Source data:
╭──

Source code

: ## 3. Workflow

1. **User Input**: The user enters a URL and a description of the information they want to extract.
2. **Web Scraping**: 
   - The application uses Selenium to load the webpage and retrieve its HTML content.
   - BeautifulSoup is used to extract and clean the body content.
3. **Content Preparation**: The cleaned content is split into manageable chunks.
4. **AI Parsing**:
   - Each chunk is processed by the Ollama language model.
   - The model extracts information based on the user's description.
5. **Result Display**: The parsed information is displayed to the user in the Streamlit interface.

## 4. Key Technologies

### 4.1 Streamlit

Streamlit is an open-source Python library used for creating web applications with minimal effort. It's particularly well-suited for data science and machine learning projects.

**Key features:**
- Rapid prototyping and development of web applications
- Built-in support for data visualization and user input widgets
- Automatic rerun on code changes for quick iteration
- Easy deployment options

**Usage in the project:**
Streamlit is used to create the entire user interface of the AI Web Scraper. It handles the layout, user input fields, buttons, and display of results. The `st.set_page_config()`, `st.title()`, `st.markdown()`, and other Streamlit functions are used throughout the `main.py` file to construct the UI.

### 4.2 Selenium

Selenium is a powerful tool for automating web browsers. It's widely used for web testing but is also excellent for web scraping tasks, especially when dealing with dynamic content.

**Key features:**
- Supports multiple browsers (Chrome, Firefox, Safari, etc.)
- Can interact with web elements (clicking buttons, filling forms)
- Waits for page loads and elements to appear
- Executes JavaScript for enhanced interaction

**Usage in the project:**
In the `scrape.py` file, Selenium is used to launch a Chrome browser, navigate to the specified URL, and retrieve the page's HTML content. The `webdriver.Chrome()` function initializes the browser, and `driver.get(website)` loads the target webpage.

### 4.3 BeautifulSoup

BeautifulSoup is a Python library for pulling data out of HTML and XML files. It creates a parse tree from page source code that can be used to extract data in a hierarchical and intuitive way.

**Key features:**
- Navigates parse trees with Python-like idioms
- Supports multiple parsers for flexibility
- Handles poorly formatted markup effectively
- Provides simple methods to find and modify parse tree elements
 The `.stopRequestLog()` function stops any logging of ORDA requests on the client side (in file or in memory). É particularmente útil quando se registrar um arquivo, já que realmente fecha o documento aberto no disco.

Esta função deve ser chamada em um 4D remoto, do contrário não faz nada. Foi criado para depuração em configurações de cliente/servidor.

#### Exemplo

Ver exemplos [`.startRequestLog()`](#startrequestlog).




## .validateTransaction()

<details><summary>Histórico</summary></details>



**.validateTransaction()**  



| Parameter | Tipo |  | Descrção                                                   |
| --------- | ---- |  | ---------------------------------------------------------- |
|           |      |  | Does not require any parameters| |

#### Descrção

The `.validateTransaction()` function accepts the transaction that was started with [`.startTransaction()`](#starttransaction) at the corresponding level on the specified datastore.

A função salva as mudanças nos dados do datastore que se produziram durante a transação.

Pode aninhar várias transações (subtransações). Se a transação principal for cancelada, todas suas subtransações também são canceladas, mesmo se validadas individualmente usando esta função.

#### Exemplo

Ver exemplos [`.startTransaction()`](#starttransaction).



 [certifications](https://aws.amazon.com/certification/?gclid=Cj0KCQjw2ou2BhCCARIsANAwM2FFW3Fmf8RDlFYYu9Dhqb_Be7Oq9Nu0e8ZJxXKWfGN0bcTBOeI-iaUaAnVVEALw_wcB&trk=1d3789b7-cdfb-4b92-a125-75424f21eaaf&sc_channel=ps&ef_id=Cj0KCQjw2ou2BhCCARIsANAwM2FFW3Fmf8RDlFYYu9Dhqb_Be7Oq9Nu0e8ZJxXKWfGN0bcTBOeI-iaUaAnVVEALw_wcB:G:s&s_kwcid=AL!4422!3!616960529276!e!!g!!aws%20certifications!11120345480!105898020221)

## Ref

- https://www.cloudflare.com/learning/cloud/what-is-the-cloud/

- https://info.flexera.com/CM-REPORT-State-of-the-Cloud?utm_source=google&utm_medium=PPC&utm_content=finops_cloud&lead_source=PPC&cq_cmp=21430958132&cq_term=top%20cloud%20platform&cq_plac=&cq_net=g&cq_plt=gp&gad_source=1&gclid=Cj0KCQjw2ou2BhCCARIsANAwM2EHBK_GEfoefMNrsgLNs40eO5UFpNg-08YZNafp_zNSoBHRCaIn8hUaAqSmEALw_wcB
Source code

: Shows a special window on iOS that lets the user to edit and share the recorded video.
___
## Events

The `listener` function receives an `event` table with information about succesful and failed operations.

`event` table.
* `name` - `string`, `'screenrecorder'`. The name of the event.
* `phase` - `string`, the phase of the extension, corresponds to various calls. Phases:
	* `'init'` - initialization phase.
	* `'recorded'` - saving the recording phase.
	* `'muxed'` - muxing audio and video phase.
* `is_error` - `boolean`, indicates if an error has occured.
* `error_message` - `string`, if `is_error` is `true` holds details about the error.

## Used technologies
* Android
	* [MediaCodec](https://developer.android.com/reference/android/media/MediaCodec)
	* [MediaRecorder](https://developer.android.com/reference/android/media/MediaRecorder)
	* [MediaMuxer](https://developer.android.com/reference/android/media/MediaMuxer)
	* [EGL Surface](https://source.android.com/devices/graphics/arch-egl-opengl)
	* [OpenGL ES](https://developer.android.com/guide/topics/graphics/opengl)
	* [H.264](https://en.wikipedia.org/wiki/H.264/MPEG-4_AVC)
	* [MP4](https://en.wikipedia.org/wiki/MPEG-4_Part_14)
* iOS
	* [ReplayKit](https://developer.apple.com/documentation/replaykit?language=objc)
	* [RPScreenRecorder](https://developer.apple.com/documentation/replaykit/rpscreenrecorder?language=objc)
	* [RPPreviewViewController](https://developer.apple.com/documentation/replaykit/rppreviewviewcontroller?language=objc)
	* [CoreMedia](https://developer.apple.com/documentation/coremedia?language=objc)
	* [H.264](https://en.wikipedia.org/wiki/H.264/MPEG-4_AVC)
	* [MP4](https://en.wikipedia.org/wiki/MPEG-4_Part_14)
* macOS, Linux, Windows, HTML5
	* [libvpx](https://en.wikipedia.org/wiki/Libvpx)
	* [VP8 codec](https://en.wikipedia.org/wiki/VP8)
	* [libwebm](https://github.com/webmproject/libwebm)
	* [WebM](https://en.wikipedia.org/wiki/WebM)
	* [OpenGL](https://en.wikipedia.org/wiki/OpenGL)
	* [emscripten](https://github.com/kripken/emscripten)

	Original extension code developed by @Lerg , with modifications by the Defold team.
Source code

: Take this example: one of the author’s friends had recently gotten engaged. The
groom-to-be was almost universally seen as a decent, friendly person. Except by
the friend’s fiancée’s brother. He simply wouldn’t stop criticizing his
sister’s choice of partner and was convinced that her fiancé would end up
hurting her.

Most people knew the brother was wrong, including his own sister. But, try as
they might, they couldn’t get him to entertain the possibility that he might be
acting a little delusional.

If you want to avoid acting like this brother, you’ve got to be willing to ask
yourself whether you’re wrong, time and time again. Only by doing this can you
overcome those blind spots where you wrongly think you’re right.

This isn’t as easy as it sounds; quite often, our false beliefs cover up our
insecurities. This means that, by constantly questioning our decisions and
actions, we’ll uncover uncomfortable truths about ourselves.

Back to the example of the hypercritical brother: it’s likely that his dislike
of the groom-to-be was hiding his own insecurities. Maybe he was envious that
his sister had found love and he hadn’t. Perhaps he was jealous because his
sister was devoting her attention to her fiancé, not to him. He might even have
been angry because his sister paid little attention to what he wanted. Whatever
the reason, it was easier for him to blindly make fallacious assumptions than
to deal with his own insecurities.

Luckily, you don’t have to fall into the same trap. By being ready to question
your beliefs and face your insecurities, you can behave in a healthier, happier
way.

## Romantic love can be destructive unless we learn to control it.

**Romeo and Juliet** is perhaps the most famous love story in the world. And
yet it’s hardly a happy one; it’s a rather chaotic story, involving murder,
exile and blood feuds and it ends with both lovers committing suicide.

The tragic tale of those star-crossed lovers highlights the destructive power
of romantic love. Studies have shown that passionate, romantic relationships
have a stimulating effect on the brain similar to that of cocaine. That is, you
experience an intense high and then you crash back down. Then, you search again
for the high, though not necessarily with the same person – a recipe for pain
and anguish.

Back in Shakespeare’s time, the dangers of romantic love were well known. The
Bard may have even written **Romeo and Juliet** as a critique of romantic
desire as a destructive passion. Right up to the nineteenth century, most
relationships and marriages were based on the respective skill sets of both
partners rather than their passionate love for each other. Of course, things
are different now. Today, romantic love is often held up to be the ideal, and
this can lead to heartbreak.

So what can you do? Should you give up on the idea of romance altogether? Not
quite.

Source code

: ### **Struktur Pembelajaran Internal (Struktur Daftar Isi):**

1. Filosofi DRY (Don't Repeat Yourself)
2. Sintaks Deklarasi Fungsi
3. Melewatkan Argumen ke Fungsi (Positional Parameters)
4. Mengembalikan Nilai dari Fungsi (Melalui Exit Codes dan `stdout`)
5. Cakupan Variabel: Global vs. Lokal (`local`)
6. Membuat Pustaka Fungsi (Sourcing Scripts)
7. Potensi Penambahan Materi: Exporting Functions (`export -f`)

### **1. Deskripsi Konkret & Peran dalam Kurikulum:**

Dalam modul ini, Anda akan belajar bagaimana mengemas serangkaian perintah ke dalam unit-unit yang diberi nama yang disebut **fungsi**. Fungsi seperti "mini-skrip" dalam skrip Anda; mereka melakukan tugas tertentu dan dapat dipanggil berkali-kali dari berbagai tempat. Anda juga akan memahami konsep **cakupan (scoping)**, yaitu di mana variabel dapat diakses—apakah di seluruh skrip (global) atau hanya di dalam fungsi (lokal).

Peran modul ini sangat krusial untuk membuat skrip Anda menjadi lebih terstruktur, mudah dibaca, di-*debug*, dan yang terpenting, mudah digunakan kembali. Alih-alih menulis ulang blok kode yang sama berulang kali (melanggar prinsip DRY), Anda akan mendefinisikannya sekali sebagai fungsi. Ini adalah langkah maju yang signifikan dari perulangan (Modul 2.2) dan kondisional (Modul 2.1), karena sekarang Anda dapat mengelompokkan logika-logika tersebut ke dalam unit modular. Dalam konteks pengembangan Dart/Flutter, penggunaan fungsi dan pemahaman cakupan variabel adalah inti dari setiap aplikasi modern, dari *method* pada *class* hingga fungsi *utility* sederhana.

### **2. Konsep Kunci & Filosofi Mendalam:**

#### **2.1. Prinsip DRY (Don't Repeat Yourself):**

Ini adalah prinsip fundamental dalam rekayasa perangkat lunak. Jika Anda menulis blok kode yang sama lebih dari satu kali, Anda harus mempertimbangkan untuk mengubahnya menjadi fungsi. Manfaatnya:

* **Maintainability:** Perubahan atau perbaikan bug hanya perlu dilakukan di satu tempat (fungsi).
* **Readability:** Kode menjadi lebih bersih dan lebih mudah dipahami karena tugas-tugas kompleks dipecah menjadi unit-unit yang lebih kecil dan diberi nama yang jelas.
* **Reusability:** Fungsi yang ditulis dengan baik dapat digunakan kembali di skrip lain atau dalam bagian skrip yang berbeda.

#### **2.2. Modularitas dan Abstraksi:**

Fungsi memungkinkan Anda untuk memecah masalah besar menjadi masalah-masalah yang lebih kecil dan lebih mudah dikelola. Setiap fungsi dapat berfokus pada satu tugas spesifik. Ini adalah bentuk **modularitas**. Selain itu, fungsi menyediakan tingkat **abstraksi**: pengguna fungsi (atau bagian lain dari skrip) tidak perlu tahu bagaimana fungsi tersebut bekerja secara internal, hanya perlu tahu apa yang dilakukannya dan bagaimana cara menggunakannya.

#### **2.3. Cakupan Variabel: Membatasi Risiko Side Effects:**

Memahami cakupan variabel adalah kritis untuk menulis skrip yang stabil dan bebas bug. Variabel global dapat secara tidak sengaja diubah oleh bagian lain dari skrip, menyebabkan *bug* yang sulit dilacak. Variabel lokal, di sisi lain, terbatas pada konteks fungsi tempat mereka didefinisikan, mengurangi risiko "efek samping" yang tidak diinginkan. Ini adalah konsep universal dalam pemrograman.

╰──

_Exercise_
Set down only the lines above that fall between the line holding "of the groom-to-be" and the line holding "been angry because", inclusive, keeping each exact.

_Solution to this problem_
of the groom-to-be was hiding his own insecurities. Maybe he was envious that
his sister had found love and he hadn’t. Perhaps he was jealous because his
sister was devoting her attention to her fiancé, not to him. He might even have
been angry because his sister paid little attention to what he wanted. Whatever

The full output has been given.